## WHAT IS BEING ASKED:
Copy out the data that follows exactly, leaving out no line.

--------------------

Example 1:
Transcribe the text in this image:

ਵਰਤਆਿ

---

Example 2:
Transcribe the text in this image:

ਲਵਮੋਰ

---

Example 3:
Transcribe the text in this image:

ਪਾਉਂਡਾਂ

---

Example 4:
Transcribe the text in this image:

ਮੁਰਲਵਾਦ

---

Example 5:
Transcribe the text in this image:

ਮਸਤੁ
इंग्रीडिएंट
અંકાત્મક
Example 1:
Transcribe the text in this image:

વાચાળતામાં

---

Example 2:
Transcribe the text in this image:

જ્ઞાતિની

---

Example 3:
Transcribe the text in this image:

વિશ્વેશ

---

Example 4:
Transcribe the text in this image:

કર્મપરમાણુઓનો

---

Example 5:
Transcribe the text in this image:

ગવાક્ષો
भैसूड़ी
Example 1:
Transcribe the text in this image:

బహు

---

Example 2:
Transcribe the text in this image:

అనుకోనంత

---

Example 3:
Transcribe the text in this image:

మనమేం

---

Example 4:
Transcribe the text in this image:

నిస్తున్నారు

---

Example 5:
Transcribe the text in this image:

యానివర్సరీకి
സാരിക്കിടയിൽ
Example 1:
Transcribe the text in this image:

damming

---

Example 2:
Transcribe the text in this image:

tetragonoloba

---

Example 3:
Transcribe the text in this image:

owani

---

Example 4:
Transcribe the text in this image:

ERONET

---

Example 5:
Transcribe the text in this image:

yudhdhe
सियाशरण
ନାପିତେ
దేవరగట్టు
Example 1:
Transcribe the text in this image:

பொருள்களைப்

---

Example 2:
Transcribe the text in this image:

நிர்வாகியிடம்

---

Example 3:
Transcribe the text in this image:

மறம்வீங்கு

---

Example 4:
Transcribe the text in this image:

--------------------

## TASK SOLUTION:
Example 1:
Transcribe the text in this image:

ਵਰਤਆਿ

---

Example 2:
Transcribe the text in this image:

ਲਵਮੋਰ

---

Example 3:
Transcribe the text in this image:

ਪਾਉਂਡਾਂ

---

Example 4:
Transcribe the text in this image:

ਮੁਰਲਵਾਦ

---

Example 5:
Transcribe the text in this image:

ਮਸਤੁ
इंग्रीडिएंट
અંકાત્મક
Example 1:
Transcribe the text in this image:

વાચાળતામાં

---

Example 2:
Transcribe the text in this image:

જ્ઞાતિની

---

Example 3:
Transcribe the text in this image:

વિશ્વેશ

---

Example 4:
Transcribe the text in this image:

કર્મપરમાણુઓનો

---

Example 5:
Transcribe the text in this image:

ગવાક્ષો
भैसूड़ी
Example 1:
Transcribe the text in this image:

బహు

---

Example 2:
Transcribe the text in this image:

అనుకోనంత

---

Example 3:
Transcribe the text in this image:

మనమేం

---

Example 4:
Transcribe the text in this image:

నిస్తున్నారు

---

Example 5:
Transcribe the text in this image:

యానివర్సరీకి
സാരിക്കിടയിൽ
Example 1:
Transcribe the text in this image:

damming

---

Example 2:
Transcribe the text in this image:

tetragonoloba

---

Example 3:
Transcribe the text in this image:

owani

---

Example 4:
Transcribe the text in this image:

ERONET

---

Example 5:
Transcribe the text in this image:

yudhdhe
सियाशरण
ନାପିତେ
దేవరగట్టు
Example 1:
Transcribe the text in this image:

பொருள்களைப்

---

Example 2:
Transcribe the text in this image:

நிர்வாகியிடம்

---

Example 3:
Transcribe the text in this image:

மறம்வீங்கு

---

Example 4:
Transcribe the text in this image:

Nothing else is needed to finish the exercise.